Are those providers’ religious convictions, which dictate that they discriminate against same-sex couples, a valid reason for them to be denied federal money?
According to the nonprofit Movement Advancement Project, 25 states plus Washington, D.C. ban adoption or foster care agencies from discriminating based on sexual orientation or gender identity, such as refusing to place children with same-sex couples.
While these are mostly blue states, the list also includes a few red states such as Iowa, Kentucky, and West Virginia.
But is this constitutional? The pending Supreme Court case Fulton v. City of Philadelphia concerns the group Catholic Social Services, which sued Pennsylvania’s largest city for infringing on their First Amendment rights, arguing that their freedom of religion allowed them to deny their services to same-sex couples.
Both a federal district court and appeals court ruled in Philadelphia’s favor, but the conservative Supreme Court heard oral arguments in November 2020 and their decision is pending.
What the legislation does
The Child Welfare Provider Inclusion Act would ban any state or locality that receives federal adoption assistance funding from discriminating based on an organization’s religious beliefs. In other words, they would *have *to allow organizations that don’t place children with same-sex couples who want to adopt.
(A state that didn’t receive any federal adoption assistance, though, would still be free to institute such a ban on such organizations.)
What supporters say
Supporters argue that the legislation prevents the government from discriminating by religion, which they say violates the First Amendment that lies at the heart of this country’s governing principles.
“Several state and local governments are requiring faith-based adoption agencies to choose between helping kids and violating their religious faith,” Rep. Kelly said in a press release. “This blatant attack on the First Amendment makes it even harder for children to find loving homes. By passing this legislation, Congress can stand up for kids and defend religious liberty.”
“In South Carolina and across the country, faith-based foster care providers support the 400,000 children in our foster care system who — through no fault of their own — have nowhere else to go,” Sen. Scott said in a press release. “At a time when religious freedoms are under assault, the [bill] is a necessary protection for those who are living according to their convictions.”
What opponents say
Opponents counter that states allowing child welfare providers to engage in such decisions is morally wrong.
“To say that we can’t place children because they’re in gay families, and therefore they have to age out of the foster care system and not have a loving home, is cruel to these children,” Democratic Del. Mark Levine of Virginia said.

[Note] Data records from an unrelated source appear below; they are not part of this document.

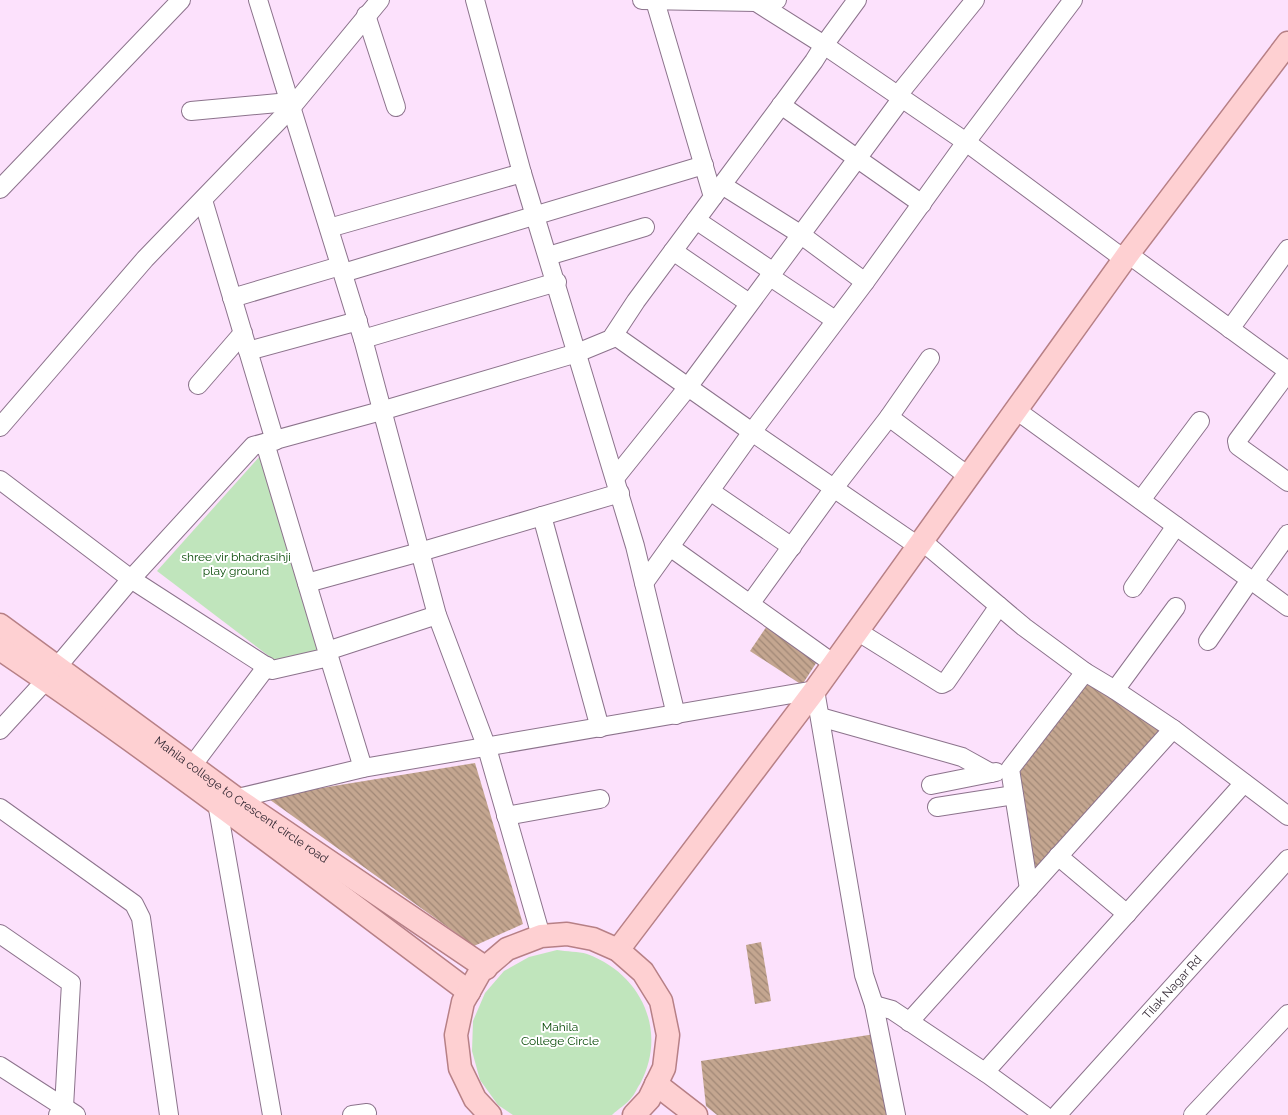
<svg xmlns="http://www.w3.org/2000/svg" width="1288" height="1115" font-family="Raleway,sans-serif">
  <style>
    .park { fill: #c0e5bc }
    .building { fill: url(#building-back-hatch) }
    .lines { fill: none; stroke-linecap: round; stroke-linejoin: round }
    .minor-casing { stroke: #8c738c; stroke-width: 20 }
    .major-casing { stroke: #b78086; stroke-width: 25 }
    .minor { stroke: #fff; stroke-width: 18 }
    .major { stroke: #fed0d2; stroke-width: 22 }
    .labels { text-anchor: middle; dominant-baseline: central; stroke-width: 4; stroke-linejoin: round; paint-order: stroke }
    .park-label { font-size: 12px; fill: #074a06; stroke: #fff }
    .street-label { font-size: 12px; fill: #322732; stroke: #fff }
  </style>
  <defs>
    <pattern id="building-back-hatch" width="6" height="6" patternUnits="userSpaceOnUse" patternTransform="scale(1.25)"><rect width="6" height="6" fill="#c4a690"/><path d="M-1 5l2 2M0 0l6 6M5-1l2 2" fill="none" stroke="#a08776"/></pattern>
  </defs>
  <rect width="100%" height="100%" fill="#fce1fc"/>
  <g class="park">
    <path d="M260 456 320 652 274 660 157 571Z"/>
    <path d="M557 950C567 952 578 951 587 954 642 974 668 1032 640 1084 637 1088 635 1094 632 1097 627 1104 618 1109 612 1115H513L498 1105 480 1080 472 1051 473 1021 485 993 504 971 529 957Z"/>
  </g>
  <g class="building">
    <path d="M769 623 820 657 802 685 750 651Z"/>
    <path d="M1091 678 1161 730 1033 877 1019 773Z"/>
    <path d="M475 763 523 924 474 946 266 797Z"/>
    <path d="M761 942 771 1001 755 1004 746 945Z"/>
    <path d="M875 1034 889 1115H717L706 1106 701 1061Z"/>
  </g>
  <g class="lines">
    <g class="minor-casing">
      <g id="minor">
        <path d="M258 0 363 339 437 615 487 748 541 936"/>
        <path d="M475 0 522 173 635 546 676 715"/>
        <path d="M642 0 756 2 777 0"/>
        <path d="M756 2 824 45 966 142 1073 0"/>
        <path d="M366 15 396 107"/>
        <path d="M898 95 975 0"/>
        <path d="M781 105 922 204"/>
        <path d="M191 111 289 102"/>
        <path d="M722 185 800 234 865 282"/>
        <path d="M0 189 181 0"/>
        <path d="M713 197 814 61 824 45 857 0"/>
        <path d="M203 200 275 441"/>
        <path d="M696 220 772 271"/>
        <path d="M329 228 522 173"/>
        <path d="M673 251 749 303"/>
        <path d="M1128 254 1288 371"/>
        <path d="M548 256 645 227"/>
        <path d="M343 273 704 165"/>
        <path d="M769 276 835 320"/>
        <path d="M232 298 340 266"/>
        <path d="M1230 329 1288 249"/>
        <path d="M614 335 752 432 865 282 966 142 1124 259"/>
        <path d="M363 339 557 282"/>
        <path d="M248 351 358 321"/>
        <path d="M1288 372 1237 441 1238 446 1288 482"/>
        <path d="M198 385 243 333"/>
        <path d="M1016 410 1288 607"/>
        <path d="M889 417 968 476"/>
        <path d="M0 427 145 259 291 108 380 0"/>
        <path d="M615 478 688 387 902 98"/>
        <path d="M0 480 131 579 272 670 329 657 265 443"/>
        <path d="M710 491 792 547"/>
        <path d="M1141 500 1200 421"/>
        <path d="M542 516 600 728"/>
        <path d="M922 541 1024 627 1085 672 1115 690 1173 729 1288 816"/>
        <path d="M670 547 834 664"/>
        <path d="M307 583 420 552 620 493"/>
        <path d="M644 583 752 432 918 546"/>
        <path d="M1253 583 1288 534"/>
        <path d="M1133 588 1176 526"/>
        <path d="M750 604 834 488 889 417 930 358"/>
        <path d="M857 631 942 684 946 682 999 606"/>
        <path d="M1208 641 1250 580"/>
        <path d="M327 651 437 615"/>
        <path d="M329 657 363 768"/>
        <path d="M1115 690 1176 607"/>
        <path d="M820 717 962 757 991 773"/>
        <path d="M0 730 46 680 131 579 253 446 381 411 577 353 611 339 636 301 713 197 655 1"/>
        <path d="M192 766 267 666"/>
        <path d="M931 785 996 772"/>
        <path d="M937 807 1014 795"/>
        <path d="M0 808 134 904 141 918 169 1115"/>
        <path d="M506 816 600 799"/>
        <path d="M1058 856 1127 914"/>
        <path d="M1029 889 1010 769 1085 672"/>
        <path d="M0 934 71 983 64 1107 58 1115"/>
        <path d="M874 1005 892 1010 989 1075 1044 1115"/>
        <path d="M909 1022 1173 729"/>
        <path d="M0 1066 76 1115"/>
        <path d="M985 1072 1244 783"/>
        <path d="M272 1115 217 803 363 768 815 690 864 975 874 1005 896 1115"/>
        <path d="M352 1115 367 1113"/>
        <path id="s1" d="M1057 1115 1288 859"/>
        <path d="M1193 1115 1288 1014"/>
      </g>
    </g>
    <g class="major-casing">
      <g id="major">
        <path id="s2" d="M0 625 237 799 486 968"/>
        <path d="M0 649C160 757 314 876 469 992"/>
        <path d="M618 950 815 690 1128 254 1288 43"/>
        <path d="M656 1084 696 1115"/>
        <path d="M490 1115 475 1099 460 1068 456 1035 463 1002 480 972 507 949 541 936 567 934 593 939 618 950 643 972 661 1001 668 1035 664 1068 649 1099 634 1115"/>
      </g>
    </g>
    <use href="#minor" class="minor"/>
    <use href="#major" class="major"/>
  </g>
  <g class="labels">
    <g class="park-label">
      <text x="236" y="557">shree vir bhadrasihji<tspan x="236" dy="14">play ground</tspan></text>
      <text x="560" y="1027">Mahila<tspan x="560" dy="14">College Circle</tspan></text>
    </g>
    <g class="street-label">
      <text stroke="none"><textPath href="#s2" startOffset="298">Mahila college to Crescent circle road</textPath></text>
      <text stroke="none"><textPath href="#s1" startOffset="172">Tilak Nagar Rd</textPath></text>
    </g>
  </g>
</svg>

“Gay families happen to care — and to try to care — for the children that are most unwanted, to be honest: children with disabilities, children with mental health issues,” Del. Lavine continued. “Gay families come to the table seven times more often than their percentage of the population, because gay families actually care about these children that aren’t wanted by a lot of straight families.”
Levine was speaking in favor of a Virginia bill to end the state’s policy allowing adoption and foster care agencies to deny service to same-sex couples. The state House approved it 53–43 in February, but the bill has not yet received a vote in the state Senate.
Odds of passage
The U.S. House version of the Child Welfare Provider Inclusion Act has attracted 12 cosponsors, all Republicans. It awaits a potential vote in the House Ways and Means Committee.
The U.S. Senate version has attracted 24 cosponsors, all Republicans. It awaits a potential vote in the Senate Finance Committee.
Odds of passage are low in the Democratic-controlled Congress.